Эд узнал Зыкова — и оскалился, намереваясь кинуться к подлой твари, не обращая внимания ни на кого другого. Выскочил из-за поворота, но тут Радковский вырвал из рук крепыша неправильно длинный пистолет и выстрелил. Крепыш мешком повалился на пол, рядом с неподвижным телом. Выстрела Эд не услышал и понял, что «длинность» — это глушитель.
Шофёр присел, прикрывая голову руками, а Радковский расхохотался, разворачиваясь и направляя пистолет на Эда.
Пистолет в руках Германа дёрнулся, и в ту же секунду с потолка на него прыгнул «хамелеон», вновь ставший тёмным.
За спиной вскрикнул Азамат, и Эд развернулся на ходу, предчувствуя страшное.
Аз прижимал руку к плечу и ошеломлённо мотал головой.
— Кажется, меня задело, — удивлённо сказал он. — Не очень-то и больно.
Вопреки своим словам, спец по редким существам медленно осел на пол, продолжая сжимать плечо. Видимо, всё-таки больно было, но он ещё не осознал этого. Ладно, пока «хамелеон» разбирается с Радковским, надо проверить рану.
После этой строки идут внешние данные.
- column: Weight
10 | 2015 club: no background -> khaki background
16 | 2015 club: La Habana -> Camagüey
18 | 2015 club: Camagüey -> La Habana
«Хамелеон» неслышно проскользнул мимо Эда и уселся рядом с новым хозяином.
— Иди обратно!
Существо не послушалось. Вместо того, чтоб вернуться к преступнику, оно обвилось вокруг Аза и оскалилось, глядя Эду в глаза. Видимо, Аз сейчас не может ему приказывать, и «хамелеон» перешёл в режим пассивной защиты.
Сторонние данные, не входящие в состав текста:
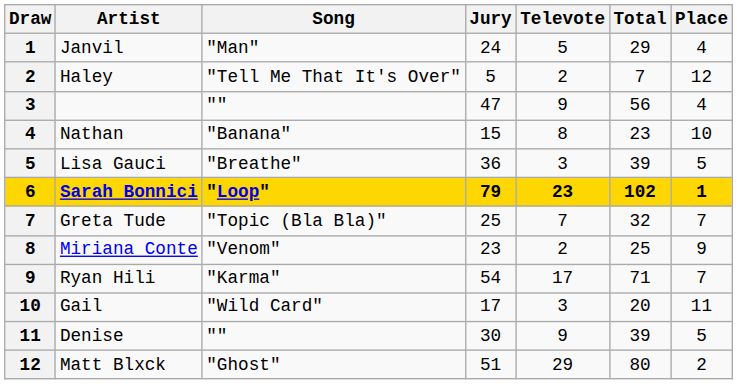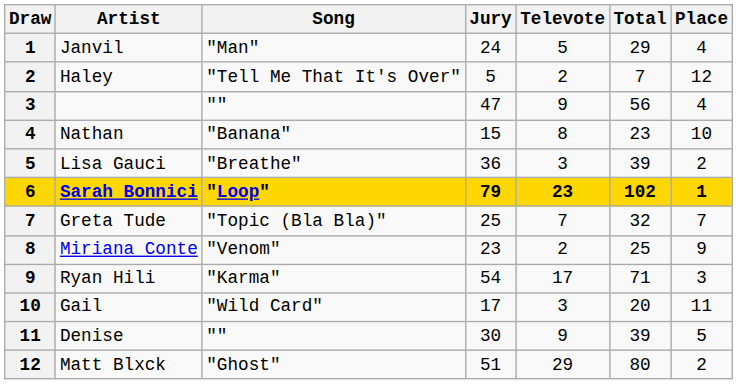Lisa Gauci | Place: 5 -> 2
Ryan Hili | Place: 7 -> 3
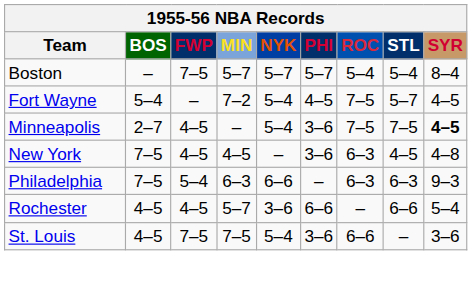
«Опять отвлекаешься! А у врага там пистолет», — напомнил знакомый голос в голове.
Эд развернулся, ринулся к тому месту, куда отлетело оружие.
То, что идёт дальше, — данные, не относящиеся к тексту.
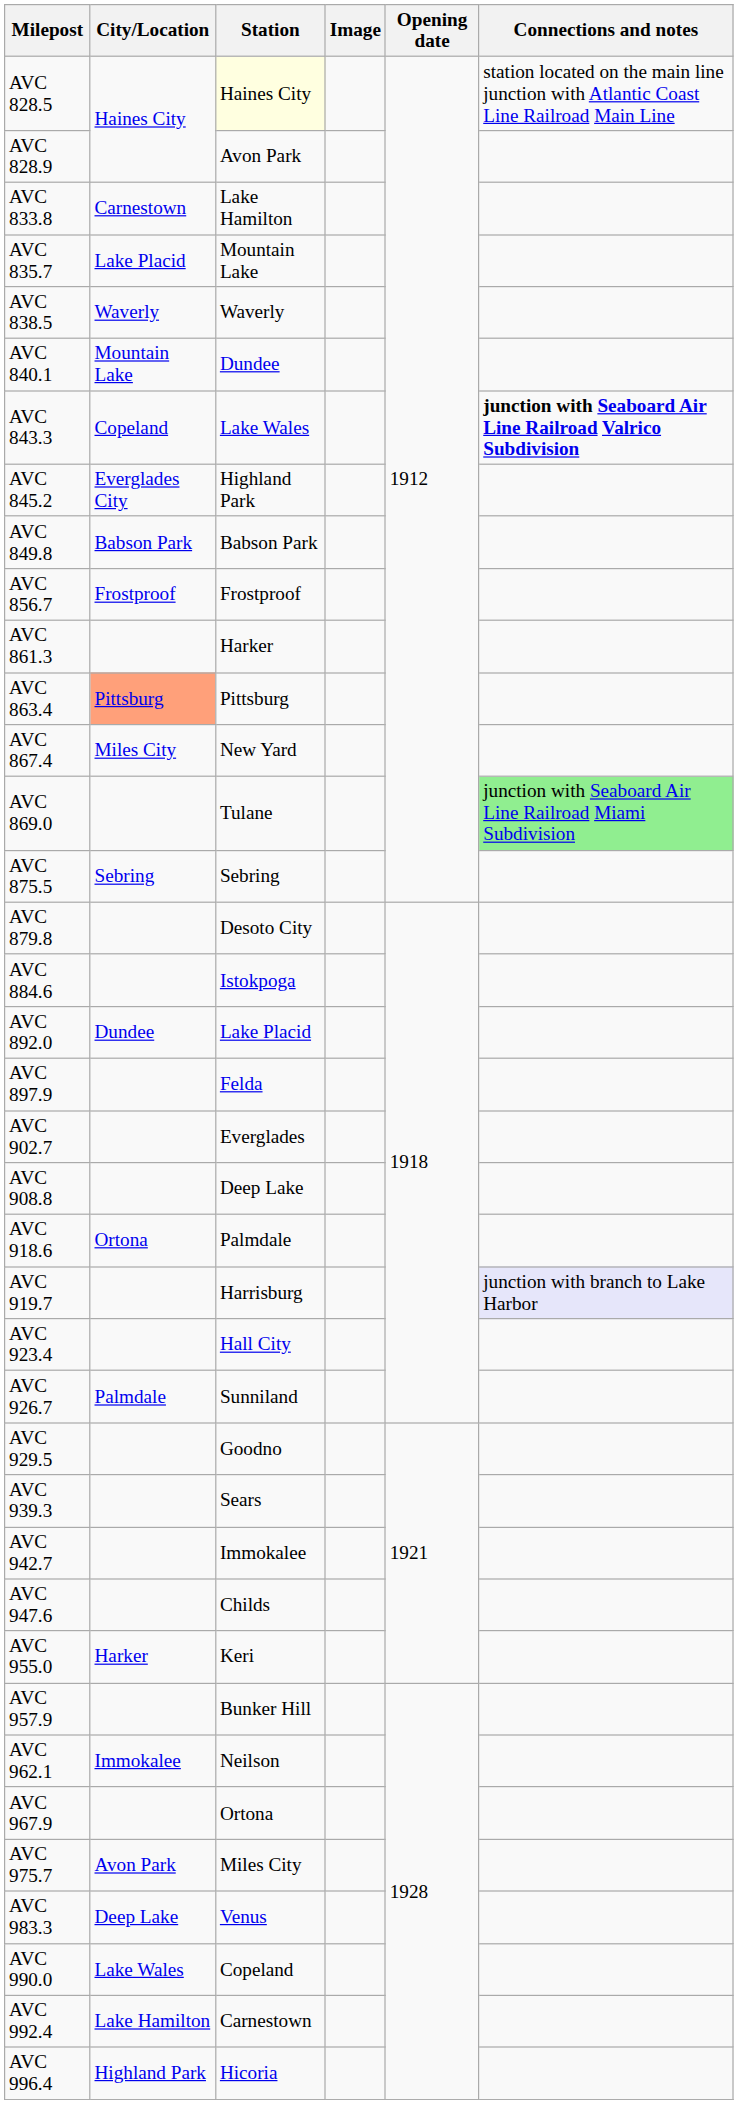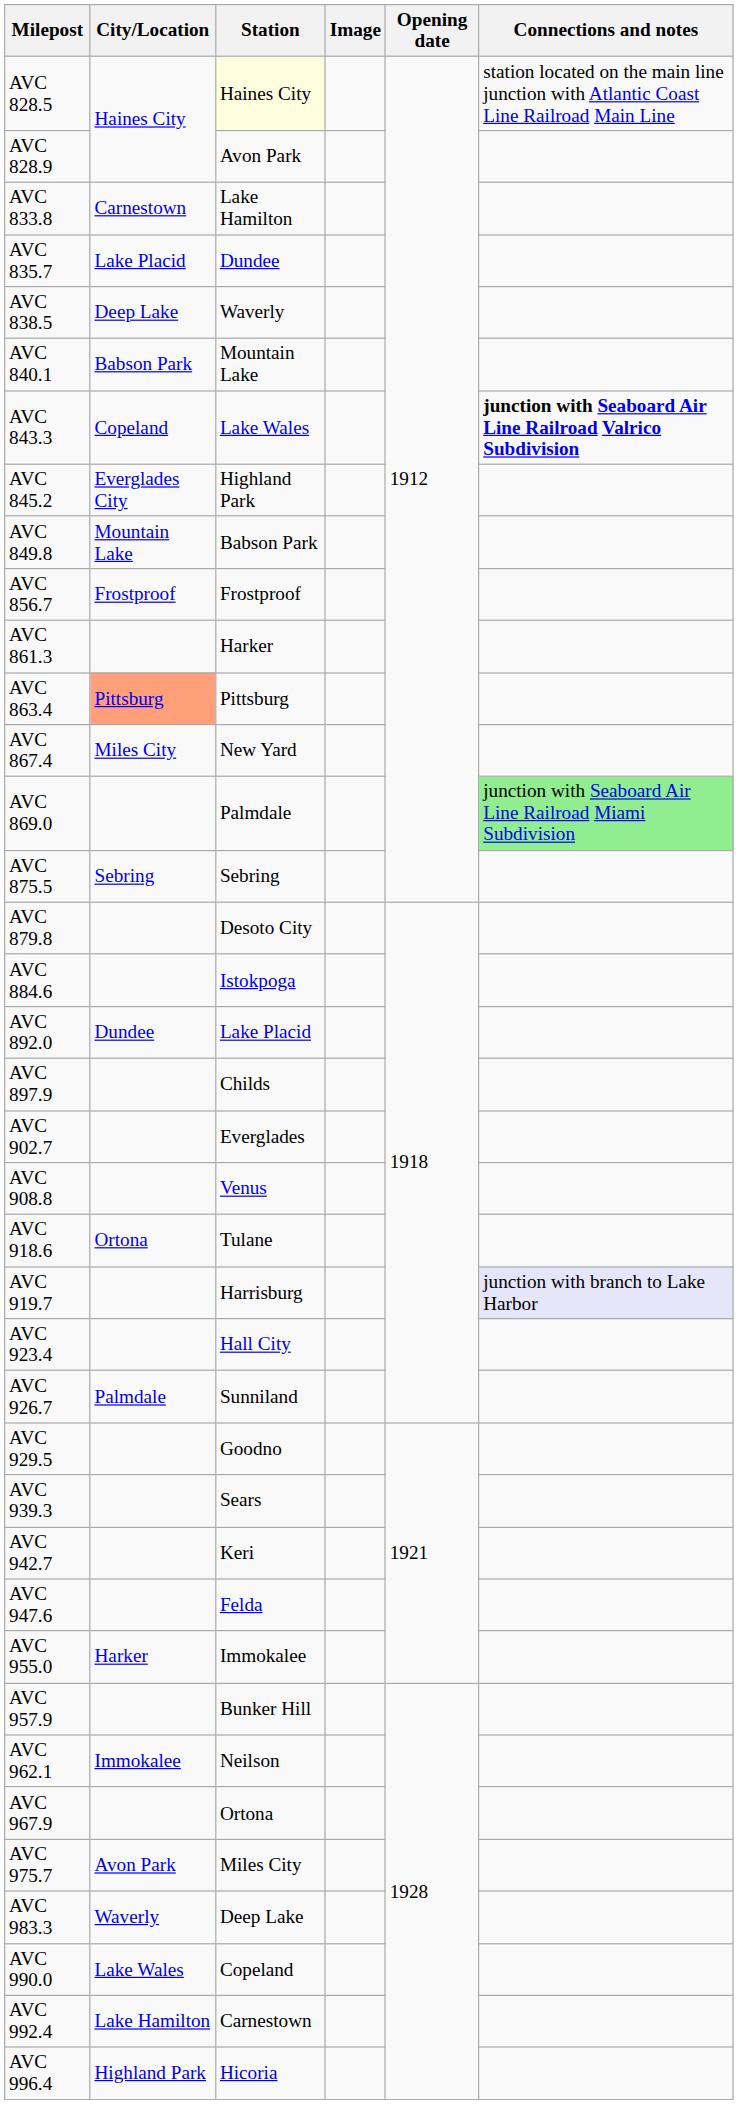AVC 835.7 | Station: Mountain Lake -> Dundee
AVC 838.5 | City/Location: Waverly -> Deep Lake
AVC 840.1 | City/Location: Mountain Lake -> Babson Park
AVC 840.1 | Station: Dundee -> Mountain Lake
AVC 849.8 | City/Location: Babson Park -> Mountain Lake
AVC 869.0 | Station: Tulane -> Palmdale
AVC 897.9 | Station: Felda -> Childs
AVC 908.8 | Station: Deep Lake -> Venus
AVC 918.6 | Station: Palmdale -> Tulane
AVC 942.7 | Station: Immokalee -> Keri
AVC 947.6 | Station: Childs -> Felda
AVC 955.0 | Station: Keri -> Immokalee
AVC 983.3 | City/Location: Deep Lake -> Waverly
AVC 983.3 | Station: Venus -> Deep Lake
Но Радковский не спешил вернуть себе пистолет. Он стоял посреди круга, стягивая с себя пиджак, галстук и рубашку.
К Герману кинулся перепуганный шофер, но полуголый псих с нечеловеческой силой толкнул его в грудь — и Зыкова впечатало в стену. Он сполз на пол и замер рядом с телами парней в чёрном.
Радковский снова расхохотался, затем чужим холодным голосом произнёс несколько отрывистых слов на незнакомым Эду языке.
В коридоре вдруг стало холодно, как на улице.
Радковский взмахнул руками как дирижёр. Эд с удивлением осознал, что от Германа исходит слабое свечение.
Не веря своим глазам, Эд присмотрелся внимательнее: так и есть — тело Радковского покрывали мелкие знаки. И они светились, разгораясь всё ярче и ярче.
Как круги и связки на месте ритуала.
Он вызывает кого-то на себя? Или в себя?
Он сумасшедший⁈
Радковский перестал махать руками и замер, вытянувшись всем телом. Полуголый и странный, он не казался смешным. Было в светящейся подтянутой фигуре что-то от киношных спартанцев и ацтеков.
Но здесь не кино.
Эд тряхнул головой и двинулся к врагу, сжимая исчерченный знаками нож в правой руке. Пора заканчивать это шоу.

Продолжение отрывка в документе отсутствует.